◆ Work task
The entire listing, reproduced exactly and stripped of images, is the expected output.

◆ Data section
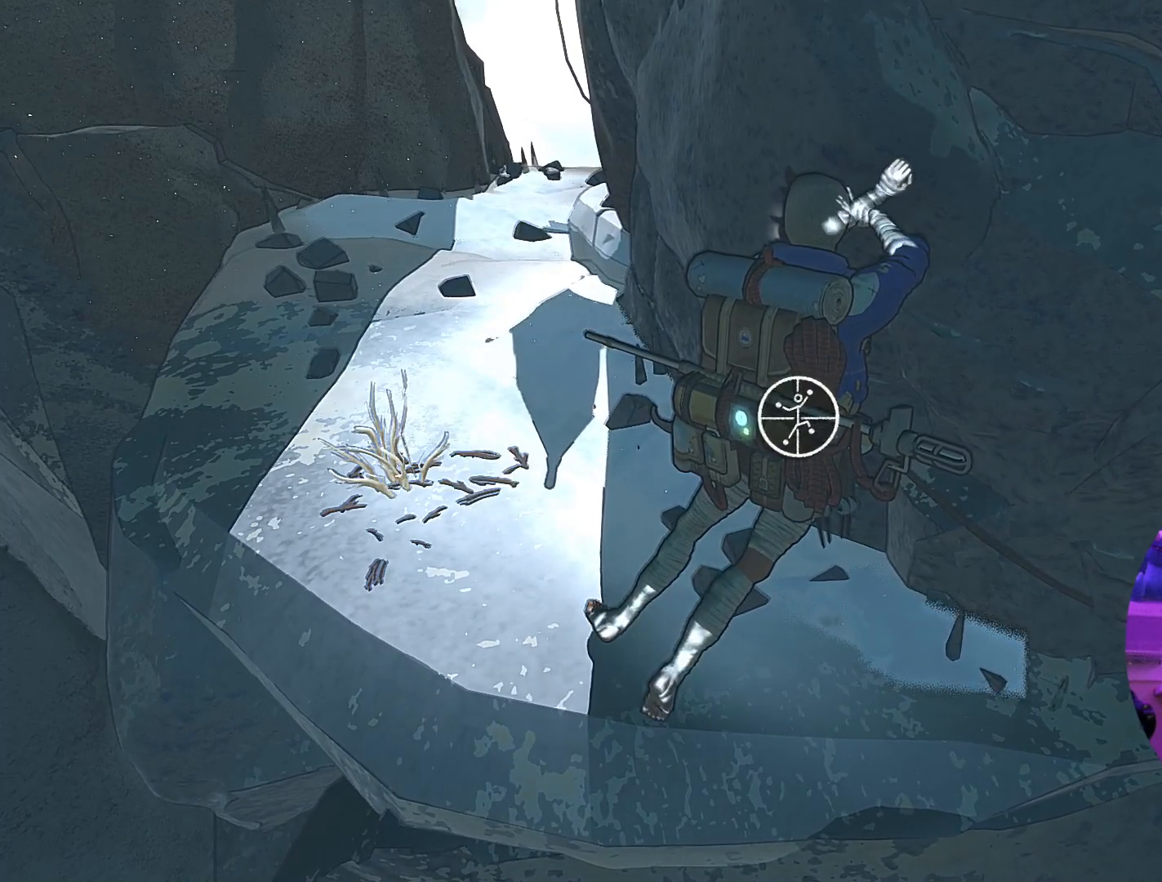
{"buttons": ["R1"], "left_stick": "up-left", "right_stick": "center", "events": [[500, "left_stick", "up-left"]]}
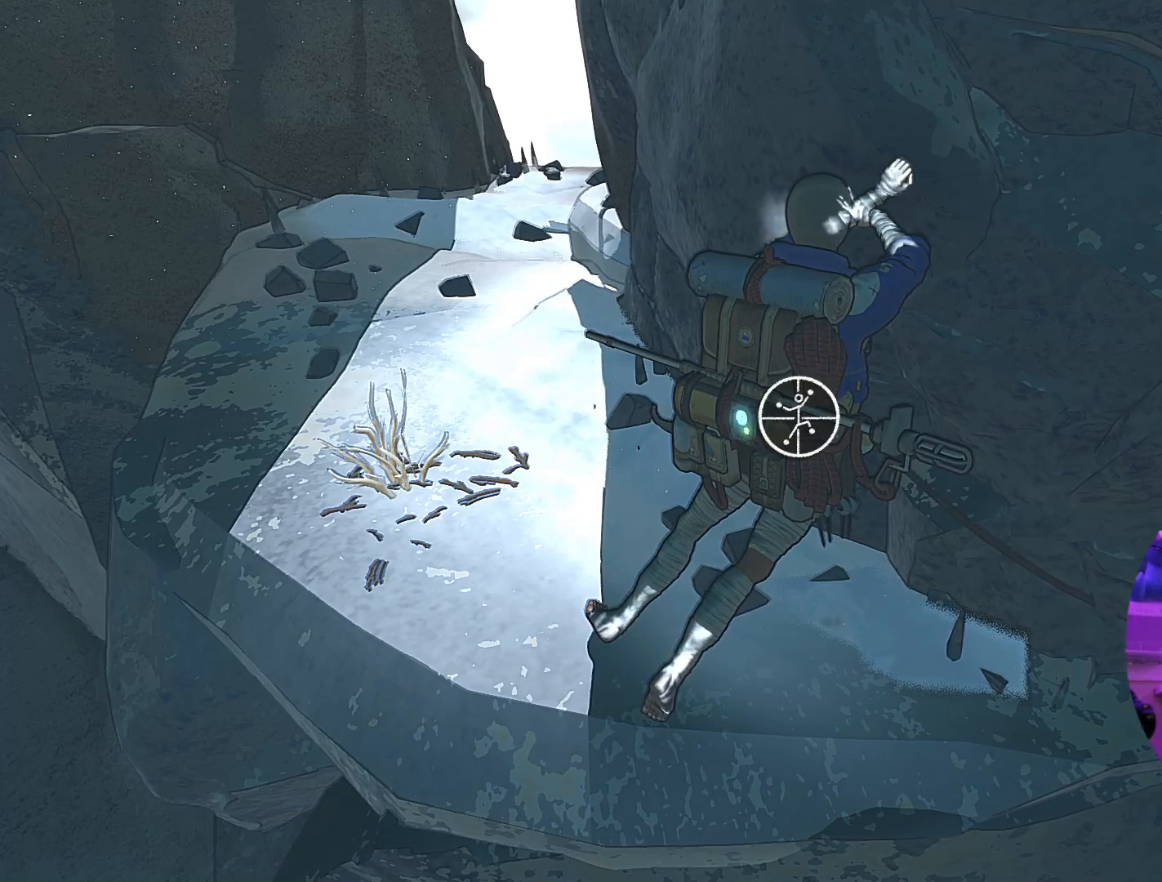
{"buttons": [], "left_stick": "up-left", "right_stick": "center", "events": [[333, "R1", "up"]]}
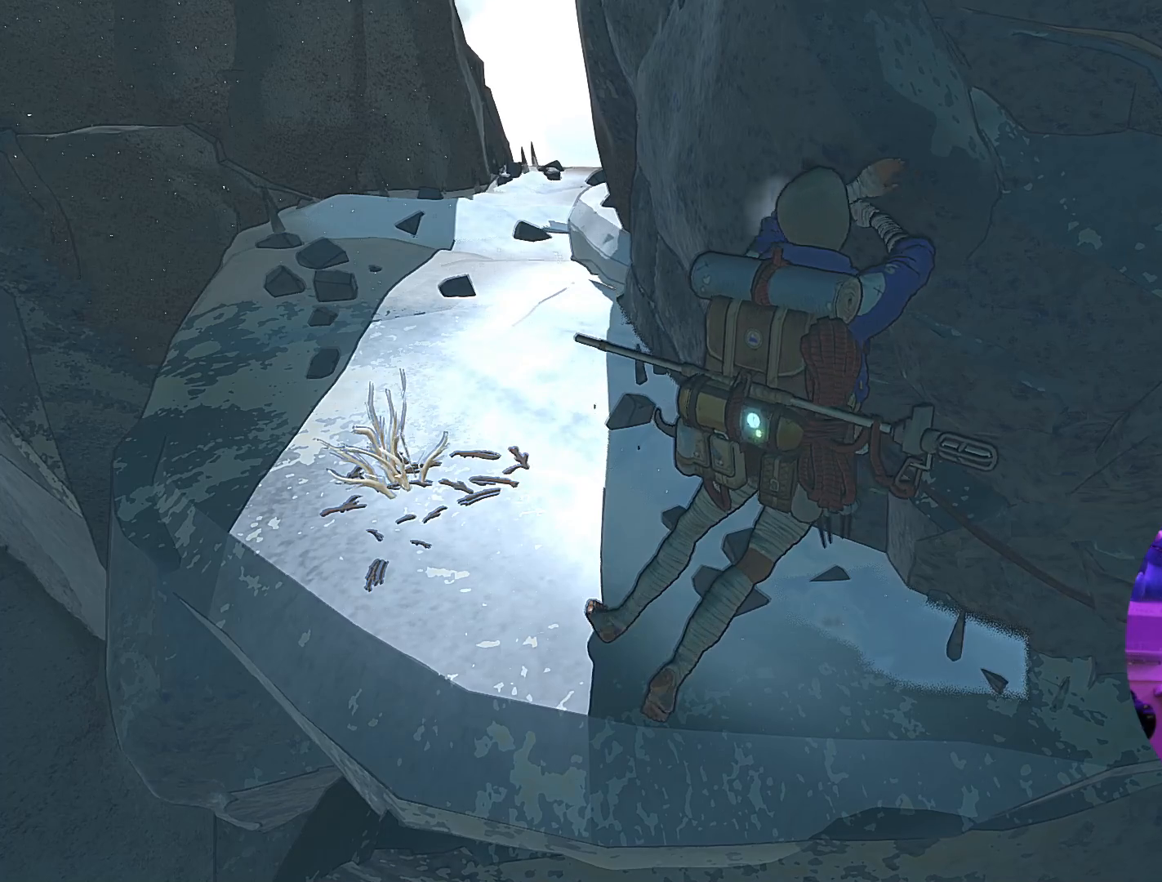
{"buttons": [], "left_stick": "up-left", "right_stick": "center", "events": []}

◆ Your response
{"buttons": ["R1"], "left_stick": "up-left", "right_stick": "center", "events": [[500, "left_stick", "up-left"]]}
{"buttons": [], "left_stick": "up-left", "right_stick": "center", "events": [[333, "R1", "up"]]}
{"buttons": [], "left_stick": "up-left", "right_stick": "center", "events": []}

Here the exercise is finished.